Examines the industry structure and competitive strategy of Coca-Cola and Pepsi over years of rivalry. New challenges in include boosting flagging carbonated soft drink CSD sales and finding new revenue streams. Both firms also began to modify their bottling, pricing, and brand strategies. They looked to emerging international markets to fuel growth and broaden their portfolios of alternate beverages like tea, juice, sports drinks, energy drinks, and bottled water. Coca-Cola and Pepsi-Cola had vied for the "throat share" of the world's beverage market. This cozy situation was threatened in the late s, however, when U.
Relationship with the bottlers has been critical to Pepsis success over Coke Coke raised its concentrate prices leaving the bottlers a narrower proBit margin in the highly price sensitive industry. Threat Of New Entrants Low Bottling Network- Have franchisee agreements with their existing bottlers who have rights in a certain geographic area in perpetuity Access to distribution is limited High brand loyalty Advertising Spend-huge advertising and marketing spend required. Majority of the U. CSDs were packed in metal cans - Coke and Pepsi were among the largest customers for metal can industry - Cans are commodity, manufacturers. Huge advertising, brand equity, and making easy availability of product reduced the threat of substitutes.
Coke vs.
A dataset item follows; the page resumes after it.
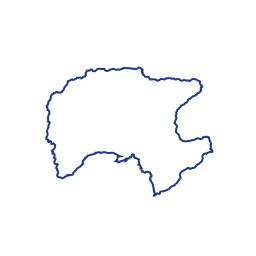 outline of El Tambo, Nariño, Colombia, rotated 232°
{"feature_id": "7082276B27137373904269", "entity_name": "El Tambo", "entity_type": "district", "adm_level": 2, "iso_a3": "COL", "parent_name": "Colombia", "parent_adm1": "Nariño", "projection": "natural_earth1", "projection_center": [-77.398, 1.43], "detail": "fine", "context": "isolated", "style": "outline", "palette": "blue", "viewbox_px": 256, "rotation_deg": 232, "n_neighbors": 0, "source": "geoboundaries", "source_scale": "gbopen_adm2", "svg_char_len": 5858}
<svg xmlns="http://www.w3.org/2000/svg" viewBox="0 0 256 256"><g transform="rotate(232 128 128)"><path d="M179.3,67.3L178.9,67.0L178.1,66.0L177.5,65.8L177.1,64.5L174.9,61.8L172.7,61.1L171.3,59.2L171.0,58.1L169.6,56.8L169.3,56.8L168.2,57.7L167.3,57.9L166.8,56.8L165.9,56.7L165.5,57.2L165.5,58.4L165.2,58.9L164.7,59.1L164.4,58.7L162.5,57.8L161.8,59.8L159.5,60.2L157.6,58.2L156.9,55.9L156.9,54.1L155.0,54.2L154.8,53.0L154.4,52.7L153.3,53.7L152.9,53.9L151.2,53.0L150.2,51.3L148.5,52.1L147.6,51.0L146.9,49.3L146.4,48.8L145.7,48.5L144.4,48.5L143.6,49.2L143.0,50.2L142.5,50.2L142.2,49.0L140.6,46.7L139.7,47.0L138.4,46.2L137.6,46.4L136.8,46.4L135.5,45.0L134.4,43.0L133.7,42.7L132.0,43.0L130.5,44.5L129.2,45.0L128.7,45.4L128.3,46.6L128.4,48.8L127.9,50.1L128.3,50.6L127.7,51.4L127.8,52.1L126.9,52.4L126.4,53.8L125.4,55.3L125.5,56.0L126.3,57.4L126.7,59.5L126.8,61.7L127.4,62.5L127.4,64.1L127.1,65.1L127.0,66.4L127.3,68.2L127.1,69.1L127.1,69.9L127.3,70.1L127.8,69.9L128.2,70.8L129.9,72.2L129.9,72.9L130.1,73.1L130.0,74.7L130.4,75.6L130.9,75.9L130.4,77.3L130.7,77.7L130.6,78.4L131.0,79.1L131.0,79.5L130.1,81.0L129.8,82.3L128.7,84.3L128.5,85.4L128.0,86.1L128.1,86.6L128.6,87.1L127.5,88.4L127.1,90.1L125.4,91.1L125.0,91.1L124.4,93.3L123.5,94.2L123.1,95.0L121.2,96.3L120.0,97.5L119.5,98.6L118.6,99.6L118.2,100.5L117.5,101.1L112.1,103.5L110.3,104.6L110.9,103.5L111.7,102.8L111.7,102.3L110.4,100.8L109.6,99.0L109.4,97.8L107.6,99.7L107.0,99.3L106.3,101.1L106.2,102.2L105.2,104.4L104.9,105.8L103.5,105.4L103.6,106.0L103.4,106.7L103.5,107.2L105.0,107.6L104.8,108.3L103.9,109.1L103.5,109.8L103.8,110.9L103.5,111.5L103.8,111.5L103.9,112.2L103.4,113.1L104.4,114.3L104.3,115.4L103.9,115.9L103.4,116.1L102.8,115.5L102.3,115.5L101.4,115.0L101.1,115.2L100.4,114.9L99.1,115.9L98.6,116.0L98.0,116.6L96.3,117.1L94.8,115.6L94.1,115.7L93.6,115.1L92.9,114.9L92.6,113.7L91.8,114.4L91.0,114.6L90.0,114.2L88.7,113.0L88.3,113.1L88.3,113.9L87.9,113.9L87.9,113.5L86.9,112.9L85.8,112.7L85.3,113.0L84.8,112.5L84.6,112.9L83.3,113.2L82.3,114.0L82.5,114.9L82.0,115.5L81.8,116.1L80.8,117.1L80.0,117.3L79.6,117.9L78.3,117.8L77.5,117.1L77.1,117.4L76.0,117.4L75.3,116.5L75.5,115.2L74.5,114.4L74.2,113.9L73.5,113.6L72.7,113.9L72.4,113.3L71.8,113.1L70.4,113.3L68.0,112.8L67.5,112.2L66.7,112.2L66.1,111.7L64.3,110.9L63.7,110.3L62.7,110.1L61.9,109.2L61.2,109.5L60.0,108.9L59.6,109.0L59.0,108.1L59.1,107.2L58.8,106.9L58.2,108.1L58.4,110.8L57.0,111.8L56.7,112.4L56.9,113.0L57.7,113.8L57.8,114.6L56.2,117.2L55.1,120.6L54.7,123.1L55.0,123.6L55.1,125.8L54.9,127.6L54.2,129.1L54.3,130.0L54.6,130.8L54.5,132.6L55.8,136.5L56.1,138.3L57.0,139.2L58.0,139.7L58.9,139.9L59.6,140.5L60.3,141.6L60.6,143.6L59.8,148.3L59.7,150.5L59.0,151.4L57.9,151.4L57.5,151.7L56.9,154.0L56.1,155.1L55.8,156.0L55.9,157.9L56.4,159.5L56.1,162.2L56.4,166.0L58.2,168.2L59.7,169.0L60.5,170.2L60.7,171.1L60.7,172.1L60.3,173.3L59.2,173.8L59.5,174.8L59.4,175.7L58.8,177.0L58.5,178.4L57.4,179.2L57.4,180.0L57.9,180.4L59.6,180.5L60.7,180.1L60.9,181.1L63.6,182.4L63.7,182.9L64.1,183.1L64.5,183.8L66.0,184.4L67.1,184.3L67.8,184.8L69.7,185.2L70.1,185.9L71.0,185.9L71.7,185.3L72.0,184.8L72.3,184.8L72.5,184.5L73.1,184.3L73.3,183.5L74.5,181.5L74.0,180.4L74.4,178.7L74.8,178.2L75.7,177.8L76.8,176.7L77.4,175.1L78.0,172.4L79.1,170.8L79.6,169.1L80.7,167.6L81.9,165.3L83.1,164.0L83.7,163.8L84.1,163.1L86.5,162.7L87.6,162.3L90.5,163.7L91.6,163.8L95.2,163.3L97.5,165.2L98.7,167.3L99.1,167.6L100.8,167.9L103.0,167.6L105.2,170.8L105.9,172.2L106.5,172.6L107.9,172.8L108.3,173.2L109.1,174.8L110.7,175.6L111.2,177.2L112.1,178.3L111.8,179.6L112.3,181.3L112.2,182.2L113.0,184.0L112.4,184.8L112.6,185.6L112.0,186.8L112.5,188.8L112.1,189.3L112.0,190.2L112.3,191.0L113.2,192.5L113.4,193.4L112.9,194.9L113.0,198.5L112.2,200.7L112.3,201.9L112.0,202.9L112.6,204.2L112.1,205.8L112.3,206.9L112.1,207.4L112.3,208.0L112.9,208.4L112.9,209.1L114.0,209.4L114.5,209.8L114.6,211.4L115.2,211.1L115.3,211.6L116.0,212.2L117.0,211.9L118.6,211.9L120.2,213.2L120.6,213.3L122.4,212.2L123.8,211.9L126.0,210.2L126.9,208.7L127.0,205.6L127.9,204.9L128.2,204.9L129.0,203.9L129.2,203.3L130.2,202.8L131.4,201.5L131.7,200.3L132.2,199.3L133.6,198.5L134.8,198.5L136.2,196.9L136.9,195.3L137.6,194.8L138.5,194.7L139.3,193.9L139.8,192.8L141.0,192.3L142.5,190.5L143.0,189.4L143.7,188.8L143.6,187.4L144.0,186.3L146.1,184.6L146.3,184.0L146.6,181.4L147.0,180.5L147.4,180.1L148.1,180.2L148.5,179.5L149.2,179.5L150.0,179.0L152.6,175.3L155.5,175.6L157.9,173.1L158.7,173.0L159.6,173.2L160.9,172.6L162.0,172.8L162.4,173.6L163.1,173.3L164.0,173.6L164.2,173.9L164.1,174.8L164.9,175.3L165.3,175.4L165.7,175.0L167.7,174.6L168.8,174.1L169.1,173.4L169.1,171.8L169.7,170.6L170.1,170.3L170.6,169.4L171.1,169.1L171.7,168.4L172.0,167.7L172.5,167.6L174.0,166.2L176.7,163.0L177.4,162.6L177.5,161.6L178.1,161.1L178.0,160.7L178.1,159.8L178.6,159.2L179.1,157.2L180.1,156.5L181.0,154.5L183.2,153.3L183.9,152.6L184.6,150.4L185.2,149.6L185.2,148.0L185.8,146.7L186.3,146.1L187.7,145.5L189.3,145.6L190.6,143.6L192.4,141.8L193.2,140.7L193.1,136.9L194.3,135.4L195.7,135.5L197.1,134.6L197.0,133.2L197.5,132.0L198.2,131.5L198.3,130.7L197.5,129.2L197.4,128.3L195.5,127.4L195.4,126.4L195.1,125.6L195.9,123.9L195.7,123.1L196.1,121.5L196.4,121.2L196.9,121.2L197.6,120.8L198.1,119.7L199.0,118.9L198.8,118.2L198.8,117.2L199.3,116.5L199.3,114.9L199.4,114.4L200.8,113.9L201.1,111.6L201.6,110.6L201.8,109.6L200.6,108.3L200.1,107.4L199.7,105.8L199.8,105.1L199.5,104.8L198.8,102.3L197.7,100.8L197.5,100.2L197.6,98.7L196.9,97.8L198.0,95.7L198.7,95.2L199.1,94.6L199.9,94.4L200.4,93.9L200.5,92.7L201.3,91.1L200.7,90.1L201.3,89.1L200.6,86.8L198.7,85.1L197.9,83.2L197.8,81.5L195.7,79.4L195.6,77.7L194.6,77.1L194.1,77.3L191.9,75.7L191.6,75.8L190.9,76.5L190.5,76.5L190.1,76.1L189.5,76.1L189.1,75.9L187.5,74.6L187.2,73.6L185.7,71.7L184.7,70.7L183.4,70.0L182.0,68.9L181.1,69.7L180.2,69.5L179.3,67.3Z" fill="none" stroke="#1e3a8a" stroke-width="2"/></g></svg>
Pepsi: The Story Behind the Biggest Marketing Rivalry in History
The "Cola Wars Continue: Coke and Pepsi in " case study re-examines the competitive environment between Coca-Cola and Pepsi over a period of a century. It discusses the rivalry between the two biggest manufacturers and suppliers of carbonated soft drinks CSD. It presents the strategies of both companies amidst the decline in the consumption rate of CSDs. Case study questions answered in the first solution:. Not the questions you were looking for? You will receive access to two case study solutions!
Examines the industry structure and competitive strategy of Coca-Cola and Pepsi over years of rivalry. Harvard Business Publishing Education logo. Sign In Cola Wars Continue: Coke and Pepsi in Product: PDF-ENG.
Cola Wars Continue: Coke and Pepsi in 2010
The 'Cola Wars Continue: Coke and Pepsi in ' case examines the industry structure and competitive strategy of Coca-Cola and Pepsi over years of rivalry. However, starting in the late s, U. CSD consumption started to decline and new non-sparkling beverages become popular, threatening to alter the companies' brand, bottling, and pricing strategies. The case considers what has to be done for Coke and Pepsi to ensure sustainable growth and profitability. A rewritten version of an earlier case.